Yeah, bothers me too… last time when a friend explained how his windows never has crashed (saw it crash that night) – now about 6 months later I’m equipped this laptop of his with Ubuntu and asked about dualboot – no, everything is easier and possible that he needs on this I hear. He did admit that now that he knows it indeed was illogical
**************
# Bender Says:
I strongly disagree with the poster. While we may think that linux is safe even when running Windows binaries we forget one thing, stupid users may have downloaded some exe files which could be viruses.
It’s true that providing (even if written from scratch and thus has propably at best a fraction of vulnerabilities that viruses use) Win API to run Win programs does provide security risk – still, in many test people have done most viruses just crash and none have managed to cause havoc under Wine.
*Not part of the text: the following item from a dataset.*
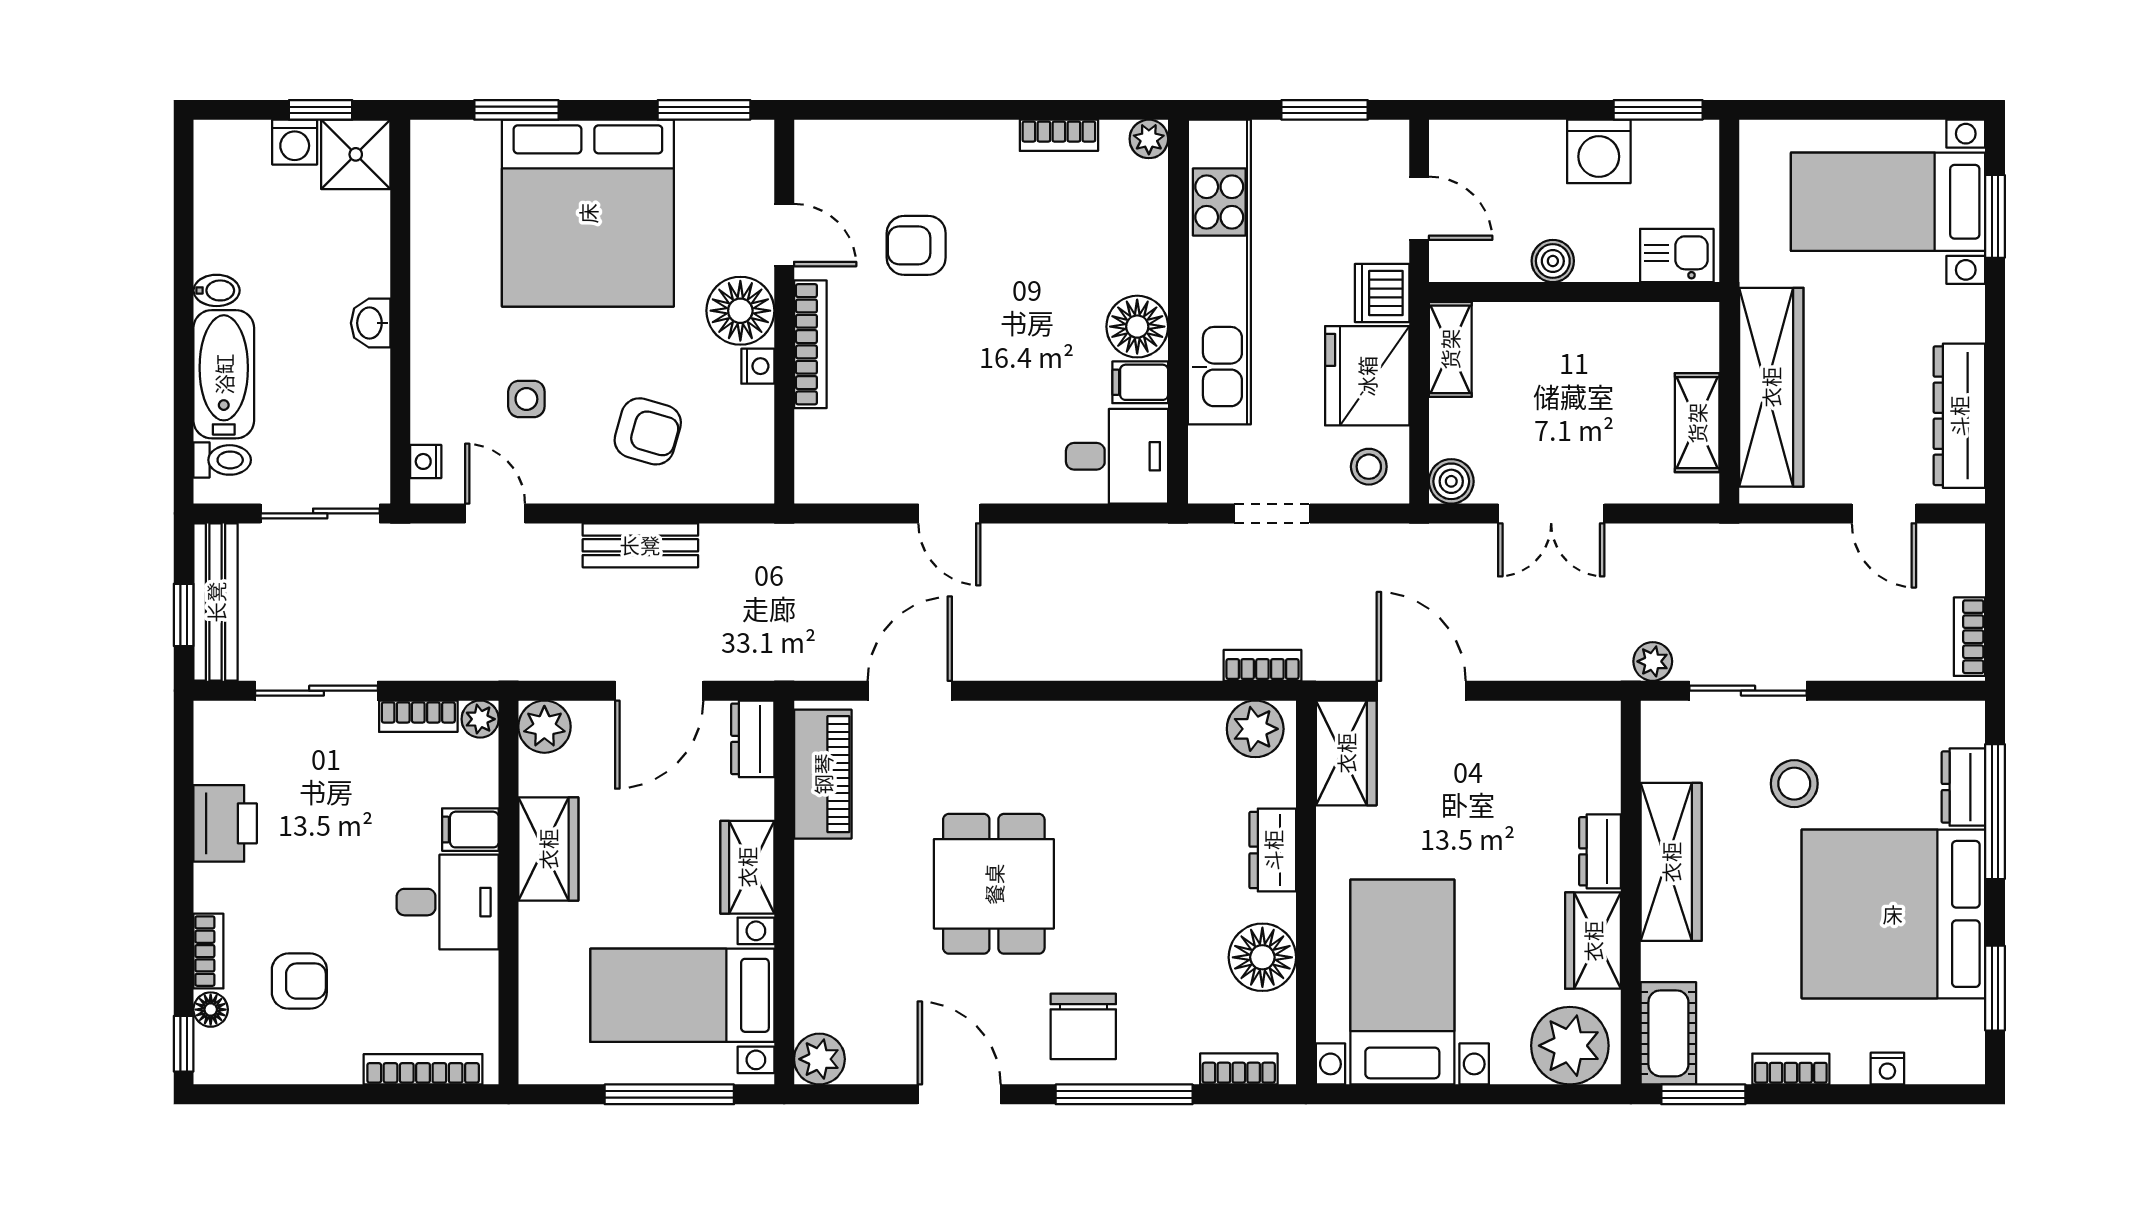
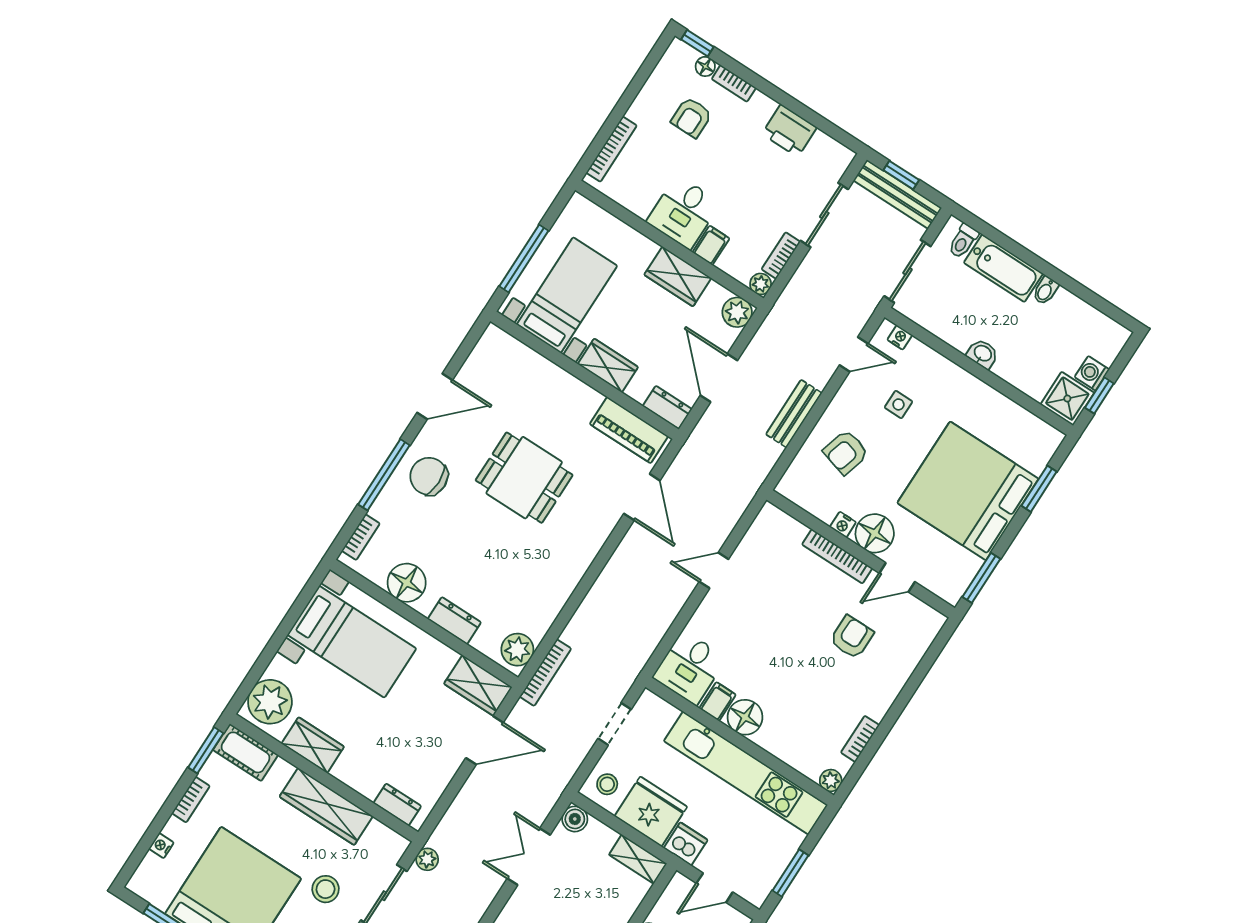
bookcase: (1262, 665) -> (545, 673), width x1.56
dresser: (1600, 851) -> (397, 805), moved
plant: (819, 1059) -> (494, 341), removed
You can also enhance paranoid level and NOT define your home directory, let alone root directory as fake drives under Wine environment – just have .wine/drive_c and CD mount point and no malware can havoc outside those.
Now you ask where is the problem and why cautious-launcher is a good idea? Ask yourself, does a windows virus really need root access to wreak havoc in your system? He would already have access to your home directory where it could delete everything.
One thing that came to mind under 2 seconds was that a windows programs cannot start another one (in good nor bad intentions) unless you have set it executable – this is better “app starting another” protection that scripts have (none, a shell script can load or execute any file with script if it can read it).
I have no lust to fix some unknown executables or things left by it, for the even less cautious people a virus can have access to every writable partition which may render all your files either unreadable or deleted. Notice that Windows was also going that way and they are changing it recently. And while i understand that more experienced users will know what they are doing then those less experienced could wreak havoc and then blame everything on linux which would result in a bad PR.
Which would make cautious-launcher very good for such user who however know enough to install and use wine, no? Still providing numerous times safer runtime environment than Windows, no?
************************
# Rambo Tribble Says:
Though, at this late date in Ubuntu’s affair with Wine, the cautious-launcher should probably have offered the user the option of barging ahead, be it folly or not, rather than requiring that lame-o learning stuff and a whole additional operation.
I have a very simple, yet perfect solution – I have to fix my computer, but then I’ll code it.
Shell script is enough, then packacking it as .deb and sending to Ubuntu. See, instead of cautious-launcher there will be cautious-launcher.sh
It will check if the .exe is set executable – actually if it’s CD/DVD/Blue-Ray disc then script will look for gdialog 1st, then some other dialog programs meant to be called from script, last beging xdialog – after finding best available it will pop a dialog explain situation and asking wethever to start the program or not.
I would like especially hear the blogger himsef tell me, but everyone else too, is this as good idea for this I think it is? I personally don’t know a better 3rd party solution – I hope it will also become used, at least by blog author
robsku: interesting idea, although I’m skeptical Ubuntu would change the current approach. But I suppose you can always try once you’ve implemented your script.